▶ SOURCE EXTRACT:

Protect Your Most Important Asset

Many business owners and leaders continue to focus on growing revenue, aligning costs, and developing profit. All of which are vital for the growth of the organization and yet where does investing in your team fit into that equation? Your people, human capital, are your most important asset. I have a very simple equation- take care of your people, they in turn take care of your customers and your business will grow. Revenue, costs, and profits will all develop. It’s about growing business and people together.

All too often, we promote people who are great at a process (selling, operations, marketing, etc.) and we give them a title and expect them to be leaders. They are great at what they do, so we expect them to be great at leading others. They are managers, but are they leaders? What’s the difference? Managers have people work for them: the organization assigns a group of people to a manager in some fashion. People work for a manager. A leader, on the other hand, influences, empowers, and encourages others; supporting and challenging others to grow and develop. People follow a leader, they create vision, a sense of belonging, accountability, and challenge the status quo. A leader focuses on developing the people around them. Can you be both a manger and leader? Absolutely! However, many of our organizations are full of managers and lack leaders.

▶ TASK INSTRUCTIONS:
1. In the leadership piece, write out the text starting with "Many business owners" and going on through "and people together.".
2. Do these statements agree with the leadership piece? Answer yes or no for each, quoting the words that decide it. (a) People work for a leader. (b) Many organizations lack leaders. (c) Human capital is called the most important asset.
3. According to the leadership piece, what does a leader focus on?

▶ INFORMATION SUPPLIED:
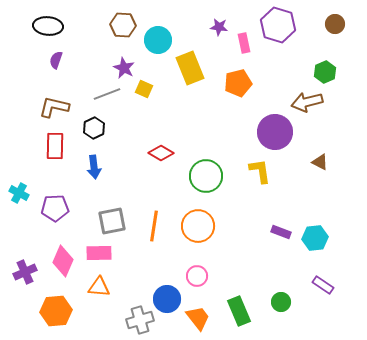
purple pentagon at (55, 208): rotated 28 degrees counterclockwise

▶ COMPLETED EXERCISE:
1.
Many business owners and leaders continue to focus on growing revenue, aligning costs, and developing profit. All of which are vital for the growth of the organization and yet where does investing in your team fit into that equation? Your people, human capital, are your most important asset. I have a very simple equation- take care of your people, they in turn take care of your customers and your business will grow. Revenue, costs, and profits will all develop. It’s about growing business and people together.

2.
(a) No: "People work for a manager." and "People follow a leader"
(b) Yes: "many of our organizations are full of managers and lack leaders"
(c) Yes: "Your people, human capital, are your most important asset."

3. Developing the people around them.